An action research design through a case study methodology was followed, since one of the researchers is the school director and the other was a group facilitator. Furthermore, the researchers wanted to locate and improve weaknesses in the procedure of the event (Merriam & Tisdell, 2016). Questionnaires were given to the 40 music learners participating in the concert, comprised of two scale questions (strongly agree - strongly disagree), two short answer and one long answer question. The researchers received 34 (85%) completed questionnaires. Additionally, a focus group with 6 (15%) participants, was undertaken after the concert. The focus group interview was semi-structured, with piano, guitar and vocal student participants. Students participating in the focus group were chosen according to availability, their role in the band and the instrument they were playing. Thematic analysis of qualitative data from questionnaires and focus group interview generated themes regarding independence, cooperation and teamwork, socialization and friendship, equity, role of facilitator and musical development. Results showed increased confidence in music performance and enhanced development of playing by ear skills. The excitement and need for the music students to participate in alternative experiences such as “Let’s Rock”, highlight the importance of a differentiated music programme based on student’s needs and interests in non-formal educational settings.

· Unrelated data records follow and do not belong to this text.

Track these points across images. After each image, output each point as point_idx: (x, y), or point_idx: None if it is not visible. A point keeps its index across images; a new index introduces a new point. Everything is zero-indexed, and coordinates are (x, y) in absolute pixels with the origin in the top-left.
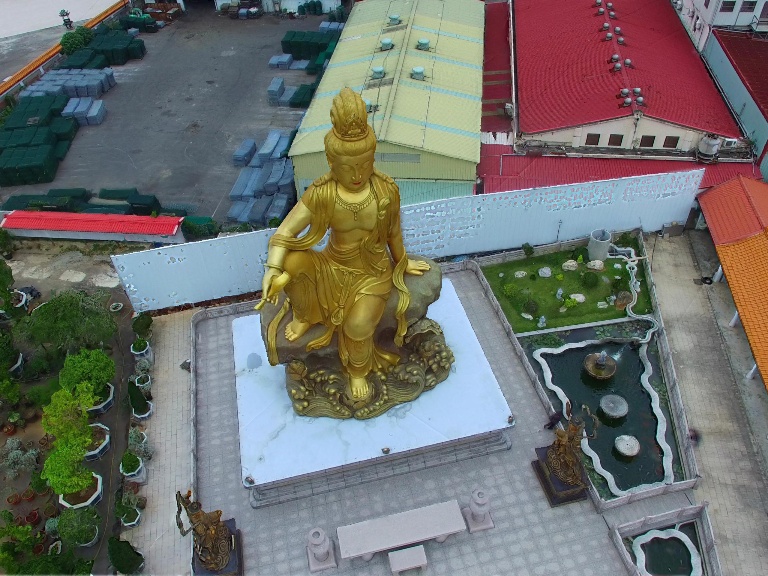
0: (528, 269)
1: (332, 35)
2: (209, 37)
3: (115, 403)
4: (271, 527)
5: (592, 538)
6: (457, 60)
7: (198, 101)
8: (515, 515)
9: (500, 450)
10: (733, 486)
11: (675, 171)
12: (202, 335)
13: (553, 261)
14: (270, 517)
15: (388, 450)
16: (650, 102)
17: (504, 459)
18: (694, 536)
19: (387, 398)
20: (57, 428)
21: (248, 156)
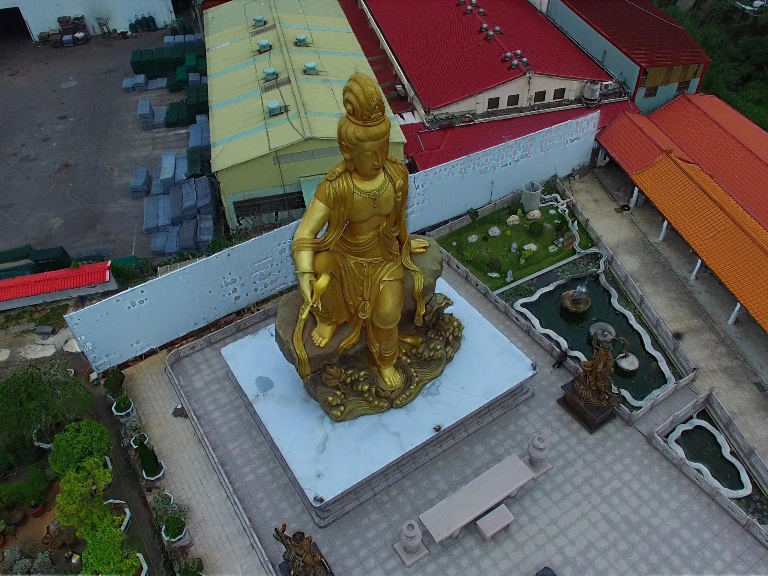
0: (477, 232)
1: (183, 48)
2: (38, 71)
3: (114, 474)
4: (348, 540)
5: (635, 449)
6: (338, 51)
7: (58, 140)
8: (565, 451)
9: (526, 399)
10: (720, 370)
11: (571, 119)
12: (182, 377)
13: (497, 220)
14: (342, 531)
15: (440, 427)
16: (531, 61)
17: (533, 406)
18: (710, 420)
19: (418, 380)
20: (77, 517)
21: (145, 185)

  • Μουσικές εμπειρίες στο σχολείο, στο ωδείο και στην κοινότητα
  • Σύνδεση της μουσικής εκπαίδευσης με την καθημερινή ζωή
  • Μουσικές εμπειρίες, δια βίου μουσική μάθηση και ευζωία
  • Η μουσική διδασκαλία-μάθηση σε τυπικά, μη τυπικά και άτυπα περιβάλλοντα
Keywords music school, non formal teaching, informal learning, playing by ear
Language Ελληνική
Author(s) CV

Yianna Thalassinou is the Director of Musica Mundana School of Music since 1991 until present. She is directing all business and artistic school affairs. She completed her bachelor’s degree in the USA as first student of the Music Department, with summa cum laude. Furthermore, she is a holder of Guitar and Theory of Music diploma and the conductor of Musica Mundana Children Choir and Genesis Adult Choir. Since 2016, she is the President of The Cyprus Music Schools Association. She also serves as Vice President of Education, Arts and Quality of Education Committee in Cyprus Parallel Parliament for Culture.

Rea Efstathiou is a candidate for the PhD of Music Education, in the Department of Arts at European University Cyprus. Since the completion of her Bachelor and Master’s degrees in music in the UK, she has been teaching piano and theory of music at Musica Mundana school of music in Nicosia. Her philosophy of teaching focuses on the uniqueness of each one of her students, promoting cooperation and development through music. Children’s musical experiences and views, music teaching and learning in school and the community, lifelong musical development as well as music and well-being are some of her research interests.